55 Opera S.Ambrosii Mediol. De Virginibus, cap. 6.

Представляя Ветхозаветных патриархов, Пророков, Апостолов, Святителей, Отшельников, Преподобных жен и дев, Иконописец должен иметь в виду, что хотя Святые были люди нам подобострастные, но они из любви к Богу перенесли бесчисленные труды, изнурения, скорби, гонения, преследования, что они постоянно пребывали в посте, молитвах и бдении, что многие из них, еще в сей жизни достигши бесстрастия, были земными Ангелами и при содействии благодати Божией соделались небесными человеками. Следовательно, лица их сияли горячайшей любовию к Богу, терпением и кротостию; тела их были истощены Богоугодными подвигами, в их взорах просиявало небесное упование, что им готовится венец правды, которым увенчает их праведный Судия, в день торжественного явления своего.

На иконах Св. Мучеников и Мучениц, представляющих страдальческие их подвиги, по необходимости допускаются обнажения некоторых частей тела. Но Иконописцу надлежит помнить, что Св. Мученики не были отчаянные атлеты с геркулесовскими формами тела, что они, быв вынуждены обстоятельствами времени свидетельствовать истину своей веры и упования на Бога претерпением мучений, были укрепляемы в своих подвигах Божественною благодатию; посему с таким спокойствием и кротостию переносили свои страдания, что приводили в изумление, и, наконец, терпением победили своих мучителей. Понятие об их сверхъестественном терпении можно почерпать из Церковной Истории, из творений древних Христианских писателей, а частию из Четий Миней. Так, напр. Св. Мученик Лаврентий, жегомый на железной решетке, не вопиял, не стенал, не испустил ни одного вздоха, и когда половина его тела, обращенная к огню, совершенно испеклась, он только сказал мучителю: поверни на другую сторону, эта уже изжарилась! Вообще же Иконописец должен помнить, что Христианское целомудрие допускает обнажение тела только в неизбежных случаях, притом изможденного страданиями и лощением, следовательно, немогущего действовать на волнение чувственности.

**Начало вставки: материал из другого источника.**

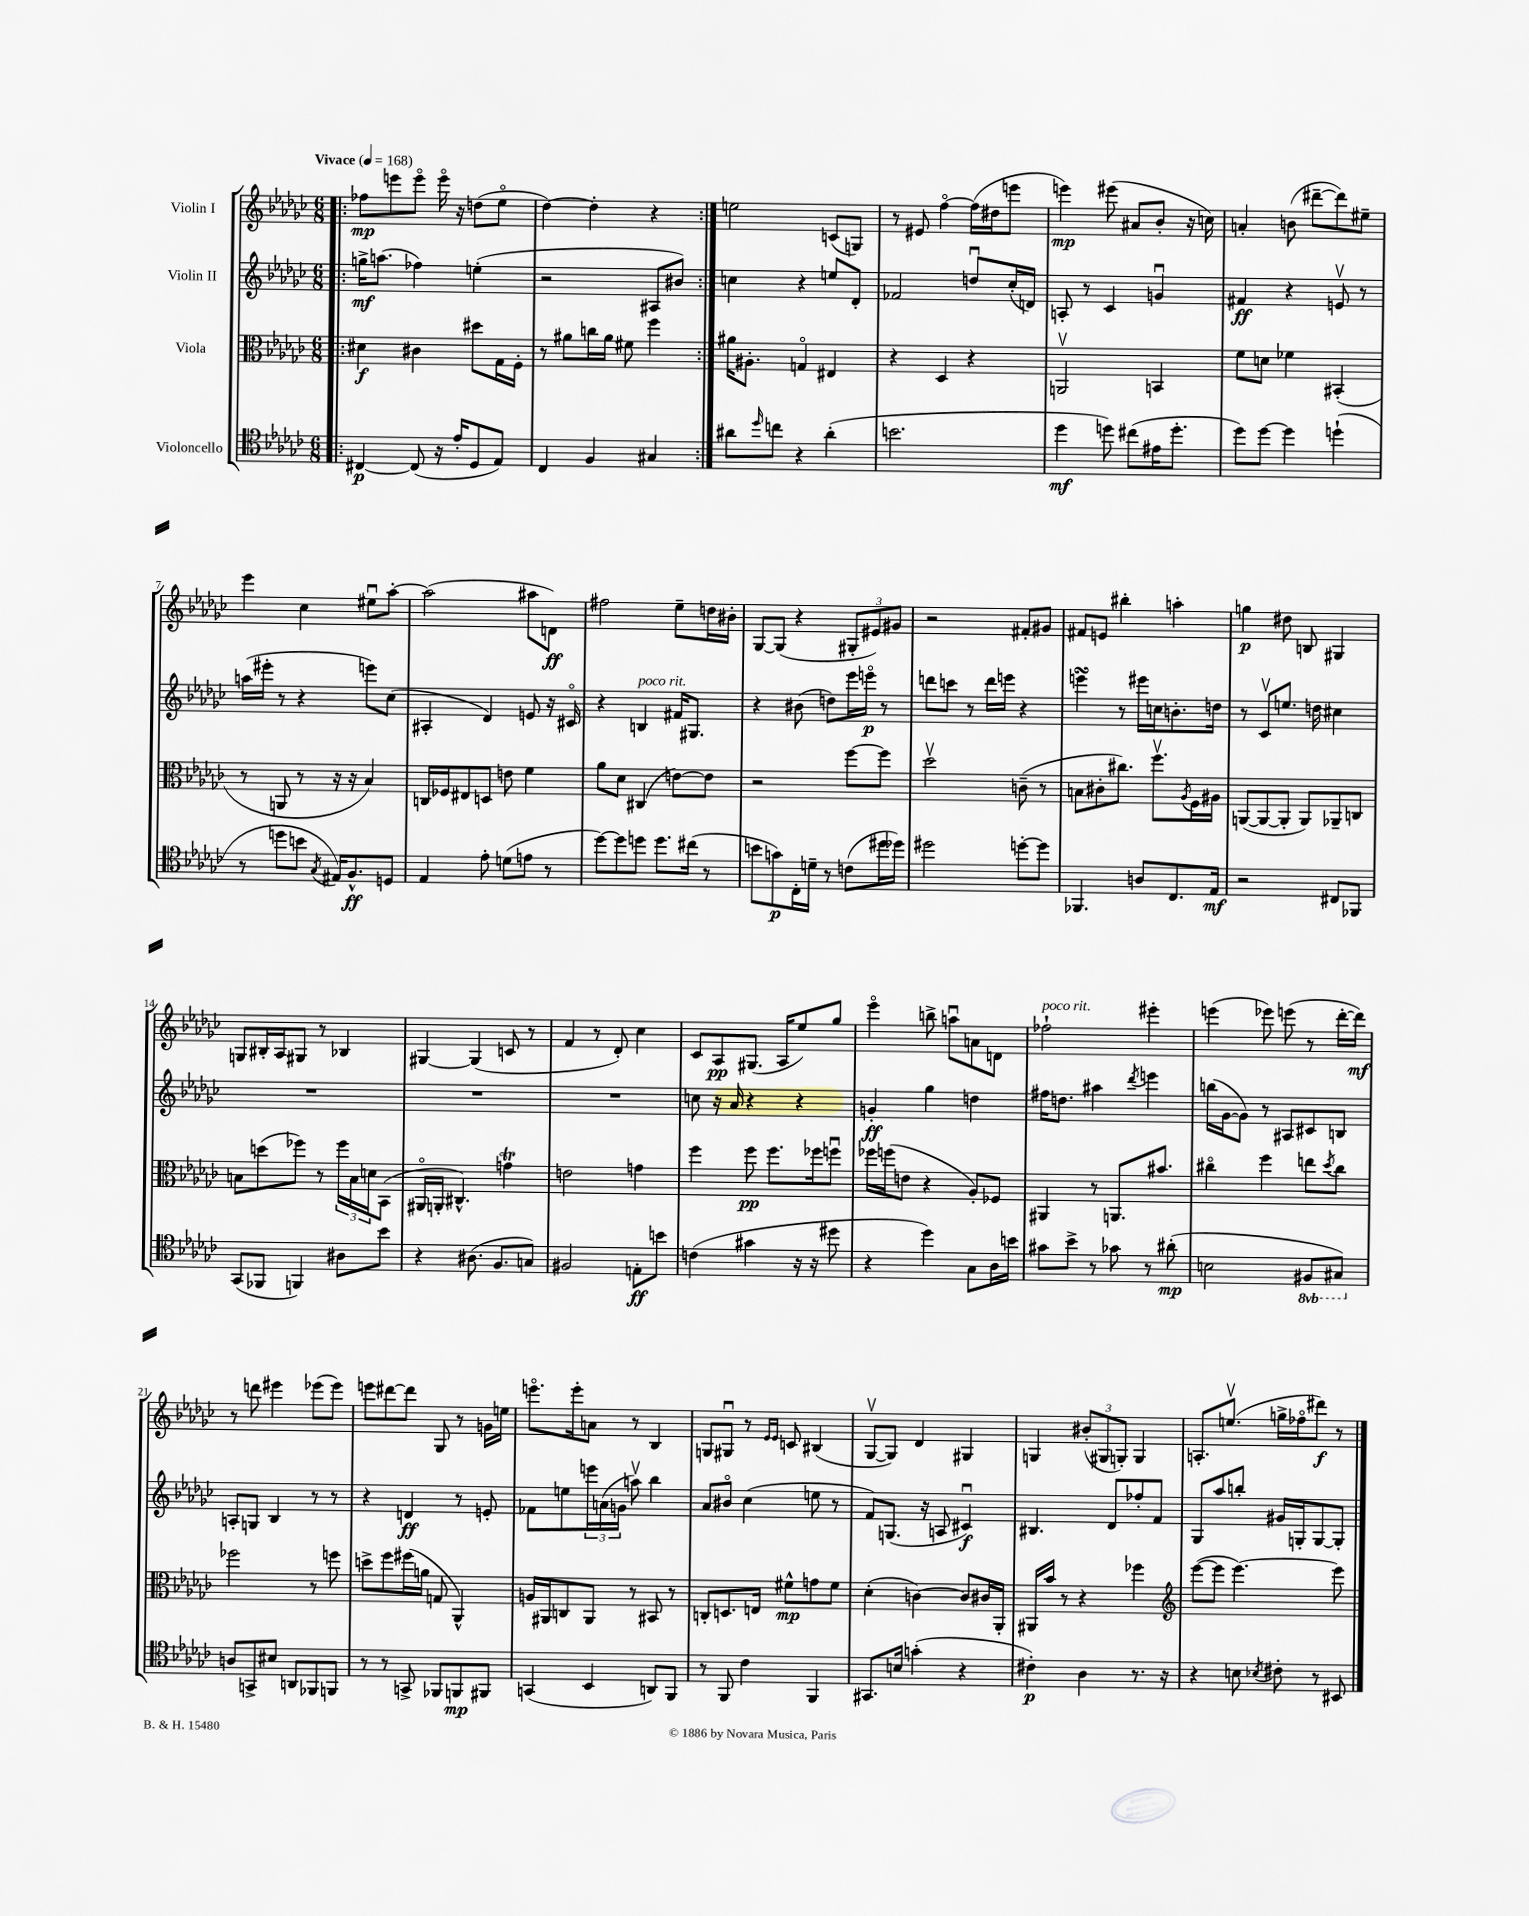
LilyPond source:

<<
\new StaffGroup <<
\new Staff = "s0" \with { instrumentName = "Violin I" } {
    \clef treble \key ges \major \numericTimeSignature \time 6/8 \tempo "Vivace" 4 = 168
    \repeat volta 2 { \bar ".|:" fes''8\mp e'''8 e'''8\flageolet e'''16\flageolet r16 d''8( ees''8\flageolet |
    des''4~) des''4-. r4 | }
    e''2 c'8( g8) |
    r8 eis'8 f''4~\flageolet f''16( dis''16 e'''8 |
    e'''4\mp) eis'''8( ais'8 bes'8-. r16 c''16) |
    a'4-. b'8( dis'''8~-- dis'''8) eis''8-- |
    ees'''4 ces''4 eis''8\downbow aes''8~-. |
    aes''2( ais''8 d'8\ff) |
    fis''2 ees''8-- d''16 bis'16-. |
    ges8~ ges8( r4 \tuplet 3/2 { gis8-. eis'8) gis'8 } |
    r2 fis'8-. gis'8 |
    fis'8 e'8 bis''4-. a''4-. |
    g''4\p dis''8 b8 gis4 |
    g8 bis16-. aes16 gis8 r8 bes4 |
    gis4~ gis4( c'8 r8 |
    f'4 r8 des'8-.) ces''4 |
    ces'8 aes8\pp gis8.( aes16 ees''8) ges''8 |
    ees'''4\flageolet b''8-> a''8\downbow a'8 d'8 |
    fes''2-!^\markup { \italic "poco rit." } eis'''4-. |
    e'''4( ees'''8) e'''8( r8 des'''16~-. des'''16\mf) |
    r8 d'''8 eis'''4 ees'''8( ees'''8) |
    e'''8 dis'''8~ dis'''8 ges8 r8 g'16 e''16 |
    e'''8.\flageolet e'''16-. a'8 r8 bes4 |
    g8 gis8\downbow r8 \grace { ees'16 ees'16 } c'8 bis4( |
    ges8~\upbow ges8) des'4 gis4 |
    g4 \tuplet 3/2 { bis'8-.( gis8 g8-.) } g4 |
    a8.-. e''8.\upbow( g''16-> fes''16\flageolet dis'''8\f) r8 \bar "|." |
}
\new Staff = "s1" \with { instrumentName = "Violin II" } {
    \clef treble \key ges \major \numericTimeSignature \time 6/8
    \repeat volta 2 { \bar ".|:" g''16->\mf a''8.( fes''4) e''4-.( |
    r2 ais8 bis'8) | }
    c''4 r4 e''8 des'8-. |
    fes'2 d''8\downbow ces''16-.( d'16) |
    a8-. r8 ces'4 g'4\downbow |
    fis'4\ff r4 e'8\upbow r8 |
    a''16( eis'''16-. r8 r4 e'''8) ces''8( |
    ais4-. des'4) e'8 r16 cis'16\flageolet |
    r4 b4^\markup { \italic "poco rit." } fis'16 gis8. |
    r4 bis'8( d''8) ees'''16 e'''16\flageolet\p r8 |
    d'''8 c'''8 r8 d'''16 e'''16 r4 |
    e'''4\turn r8 eis'''16 c''16 b'8.-. d''16 |
    r8 ces'8\upbow e''8. d''16 cis''4 |
    R2. |
    R2. |
    R2. |
    c''8 r16 aes'16 r4 r4 |
    g'4-.\ff ges''4 d''4 |
    fis''16 d''8. ais''4 \acciaccatura { des'''8 } e'''4 |
    b''16( ges'16~ ges'8) r8 ais8 cis'8 b8 |
    a8-. g8 bes4 r8 r8 |
    r4 d'4\ff r8 e'8-. |
    fes'8 e''8 \tuplet 3/2 { e'''16 a'16( g'16 } a''8\upbow) bes''4 |
    aes'8 bis'8\flageolet ces''4( e''8 r8 |
    f'8) g8.( r16 a8 cis'4\downbow\f) |
    bis4. des'8 fes''8-. f'8 |
    ges8 aes''8 b''8-. gis'16 g16-. g8~ g8-. \bar "|." |
}
\new Staff = "s2" \with { instrumentName = "Viola" } {
    \clef alto \key ges \major \numericTimeSignature \time 6/8
    \repeat volta 2 { \bar ".|:" dis'4\f cis'4 dis''8 ges16 f16-. |
    r8 ais'8 c''16 ais'16 fis'8 f''4 | }
    ais'16 ais8.-. g4\flageolet eis4 |
    r4 des4 r4 |
    a,2\upbow b,4 |
    f'8 d'8 fes'4 bis,4-.( |
    r8 a,8 r8 r16 r16 bes4) |
    c16 fes16 eis8 d8 e'8 f'4 |
    aes'8 des'8 cis4( e'8~) e'8 |
    r2 f''8~ f''8 |
    des''2\upbow c'8--( r8 |
    b8 cis'8-. cis''8.) f''8.\upbow \acciaccatura { aes8 } f16 ais16 |
    a,8~( a,8~ a,8-. a,8) aes,8-- c8 |
    b8 d''8( fes''8) r8 \tuplet 3/2 { fes''16 b16 d'16 } bes,8( |
    ais,16\flageolet a,16-. cis4.-^) g'4\trill |
    e'2 g'4 |
    f''4 f''8\pp f''8. fes''16 f''8\downbow |
    fes''16 f''16( e'8 r4 aes8-.) fes8 |
    ais,4 r8 a,8. bis'8. |
    cis''4\flageolet f''4 e''8 \acciaccatura { des''8 } cis''8 |
    fes''2 r8 f''8 |
    d''8-> f''8 fis''16( a'16 g8 aes,4-^) |
    a16 ais,16 c8 ais,8 r8 bis,8 r8 |
    c8-. d8. e16 fis'8-^\mp g'8 fis'8 |
    des'4-.( c'4~) c'8 cis'16 aes,16-. |
    ais,16 bes'16 r8 r4 fes''4 |
    \clef treble ees'''8~( ees'''8 ees'''4.~) ees'''8 \bar "|." |
}
\new Staff = "s3" \with { instrumentName = "Violoncello" } {
    \clef tenor \key ges \major \numericTimeSignature \time 6/8 \set Staff.ottavationMarkups = #ottavation-simple-ordinals
    \repeat volta 2 { \bar ".|:" cis4~\p cis8( r16 ees'16-. des8 ees8) |
    ces4 f4 gis4 | }
    ais'8 \grace { des''16 } c''8 r4 ais'4-.( |
    b'2. |
    des''4\mf d''8) cis''8( eis'16 d''8.-. |
    des''8) des''8~ des''4 d''4-!( |
    r8 d''8 b'8 \acciaccatura { ges8 } eis16) f8.-^\ff d8 |
    ees4 ees'8-. d'8( e'8 r8 |
    des''8~) des''8 d''8 d''8. cis''16( r8 |
    b'8 g'8\p) ces16-. d'16-- r8 c'8( dis''16 des''16) |
    dis''2 d''8~-. d''8 |
    fes,4. a8 ces8. ees16\mf |
    r2 cis8 fes,8 |
    ges,8( fes,8 f,4) ais8 bes'8 |
    r4 ais8.( f8. g8) |
    fis2 e8-.\ff b'8 |
    c'4( gis'4 r16 r16 dis''8 |
    r4 des''4) ges8 aes16 b'16 |
    gis'8 bes'8-> r8 ges'8 r8 ais'8-.\mp( |
    b2 \ottava #-1 fis,8 gis,8) \ottava #0 |
    a8 g,8-> bis8 a,8 fes,8 f,8 |
    r8 r8 g,8-> fes,8 f,8\mp fis,8 |
    g,4( bes,4 a,8) f,8 |
    r8 f,8 ces'4 f,4 |
    gis,8. b16 g'4-.( r4 |
    cis'4-.\p) aes4 r8. r16 |
    r4 b8 \acciaccatura { bes8 } cis'8-. r8 bis,8 \bar "|." |
}
>>
>>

Лики тех Святых, которые заблуждения своей жизни загладили продолжительным покаянием, так как они, стараясь наказать в себе прежнее своеволие жизни своей, истощили плоть свою чрезвычайными подвигами и лишениями, не только должны быть изображаемы без малейших следов страстей, волновавших сердце их, но напротив так, чтобы взирающему на их изображения можно было иметь хотя некоторое понятие, до какого изнурения доводили они себя, быв воспламенены любовию Божиею.

Даже тех блаженных ныне небожителей, которые земную жизнь свою провели в грубых беззакониях, наконец, чудным содействием благодати принесли хотя кратковременное, но всеискреннее покаяние, как, напр., разбойника, исповедавшего на кресте Господа - живописец не имеет права изображать резкими чертами, придавать им Вакхическую красноту, гигантские формы, дикие взгляды и т.п., потому что если сильная скорбь в самое короткое время может довесть человека до совершенной дряхлости, то тем более благодать Божия в одно мгновение сильна переродить человека и сообщить ему новый, небесный вид. Ликам такого рода Святых приличествует выражение сознания своей виновности, смирения, радости о помиловании и ощущение милосердия Божия.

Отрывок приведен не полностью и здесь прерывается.